One of the most visually astonishing places on the planet, this natural wonder soon will have some of the most amazing night skies in the US thanks to a plan to remove light pollution in the area.

In a joint operation by the US National Park Service and the International Dark-Sky Association, the Grand Canyon National Park has been declared a provisional “International Dark Sky Park”.

This means great effort will be taken to ensure the public lighting in the park does not pollute the natural light, allowing visitors to get even clearer views of the night sky.

IDA Executive Director Scott Feierabend said the plan could help to ensure “the Colorado Plateau remains a protective harbor for some of the best night skies in the country”.

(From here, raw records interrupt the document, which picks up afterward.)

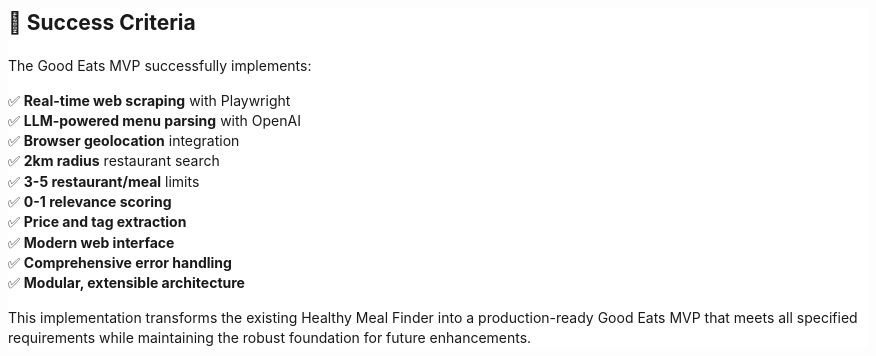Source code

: ## 🎉 Success Criteria

The Good Eats MVP successfully implements:

✅ **Real-time web scraping** with Playwright  
✅ **LLM-powered menu parsing** with OpenAI  
✅ **Browser geolocation** integration  
✅ **2km radius** restaurant search  
✅ **3-5 restaurant/meal** limits  
✅ **0-1 relevance scoring**  
✅ **Price and tag extraction**  
✅ **Modern web interface**  
✅ **Comprehensive error handling**  
✅ **Modular, extensible architecture**  

This implementation transforms the existing Healthy Meal Finder into a production-ready Good Eats MVP that meets all specified requirements while maintaining the robust foundation for future enhancements.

The IDA founded its Dark Sky Places conservation program in 2001 to try foster the concept of reducing light pollution in areas with incredible night skies, with a lot of these areas located inside national parks across the world.

Under the plan, thousands of light fixtures within the Grand Canyon National Park will be upgraded to varieties which offer sufficient ground-level illumination without significantly reducing the clarity of the night sky.

IDA says that about 43 per cent of the lighting within the Grand Canyon National Park meets their criteria and does not need to be changed. The aim is to have a 100 per cent adherence rate in time for the 100th anniversary of the park in 2019.

The Park’s deputy chief of science and resource management, Jane Rodgers, is excited to see the impact of the program, saying, “Grand Canyon offers a spectacular night sky that visitors come from all over the world to experience.”

If it can achieve 100 per cent compliance, the Grand Canyon will become one of eight national parks on the Colorado Plateau which are classified as Dark Sky Parks.
​ 
GCPBA RiverNews is a service of Grand Canyon Private Boaters Association.
Join and Support GCPBA. Visit our website www.gcpba.org.
We are on Facebook – https://www.facebook.com/groups/1424392787831584


----------



## stuntsheriff (Jun 3, 2009)

Uhhh....


----------



## mattman (Jan 30, 2015)

Sounds like good news I 'spose. Kinda makes me wonder why National Parks should need ANY light, really, something for the rangers housing perhaps, campers have more flash lights then they need, all the visitor centers should be closed by dark anyway. Maybe they need some security lights for those pissed off at them? Ya, get rid of some of the stupid, dam culture supporting, electric light!!!!
It's sad that so many people in this country are actually SCARED of the dark, huge power waste, and loss for the soul.


----------



## mikesee (Aug 4, 2012)

It's great that they are attentive to this.

That said, my $.02 is that the light pollution that you can see when floating the Grand ain't coming from park infrastructure, but that giant glowing wart on the horizon that is Las Vegas.


----------



## restrac2000 (Mar 6, 2008)

Yeah, Las Vegas has a very large impact when it comes to light across the region. I swear you can even see the light from the Zion region.

That said, from what I have gleaned from soundscape and light shed studies, the impact of even reducing a little local light on night skies is exponentially larger than the effort. 

Lucky to live in a place with some of the best night skies. Even in town I can go out and see more stars than my eyes/mind can fathom. Totally support the NPS in this introspective and valuable endeavor.


----------



## johnryan (Feb 6, 2013)

Insightful commentary.

Me, I like the dark sky initiative, whatever real effect it may or may not have.



stuntsheriff said:


> Uhhh....


----------